Kids on the Slope drummed up quite a bit of interest before it aired since it reunited director Shinichiro Watanabe with composer Yoko Kanno. The two are best known for their work on the slick, space adventure Cowboy Bebop, a classic among most Western anime fans, so naturally people were eager to see what the duo churn out next. I’m not a big fan of Bebop, but its opening TANK! is one of my favorite anime openings of all time, so with these two helming an anime where music is prominently featured, I knew I wouldn’t be disappointed. Or so I thought.
(Turn off annotations to enjoy without being spoiled)
There isn’t as much focus on music as I thought there would be, which sort of sucks when you have someone as great as Yoko Kanno composing. On the upside, whenever music is featured, it’s never out of place and is used to tie together characters or convey feelings that just can’t be done with words. There are a few great performances, with Sen and Kaoru’s performance at school being the most memorable (posted above), but after the first several episodes, the music becomes almost non-existent in favor of dramatics.
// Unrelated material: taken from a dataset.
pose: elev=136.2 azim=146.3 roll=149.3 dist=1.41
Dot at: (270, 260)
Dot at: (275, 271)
The romance takes center stage for most of the show, and while I couldn’t muster too much interest in the secondary romance because it involved characters I didn’t really care about, I enjoyed the slow and steady build-up of the main love line. However, the latter remains unresolved by the show’s conclusion, making you wonder why we spent so much time on it in the first place if it never ended up going anywhere.
Despite its shortcomings, Kids on the Slope manages to be watchable due to Kaoru and Sen’s friendship. These two are the heart and soul of this show and if I didn’t love their dynamic so much, I probably would have dropped it. Their relationship isn’t anything that hasn’t been done before (Kaoru’s the more sensible, level-headed one while Sen’s the loud, outrageous one), but there’s something great about watching two outcasts looking for a place to belong. Whether they’re jamming out or fighting, you never doubt that these are two guys who need each other and will support the other, no matter the situation.
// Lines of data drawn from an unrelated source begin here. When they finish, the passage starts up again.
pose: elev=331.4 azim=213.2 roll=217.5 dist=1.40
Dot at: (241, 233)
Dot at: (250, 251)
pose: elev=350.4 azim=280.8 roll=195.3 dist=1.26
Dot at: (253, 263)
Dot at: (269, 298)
I wouldn’t call Kids on the Slope breezy or light-hearted as the characters face important issues outside of the realm of romance that can’t be easily resolved. Both Sen and Kaoru grapple with family problems and Junichi, a college student that Sen and Ritsuko grew up with, has a few demons to fight. Still, the show maintains a uplifting vibe that manages to capture the spirit of youth, making it good for at least one watch.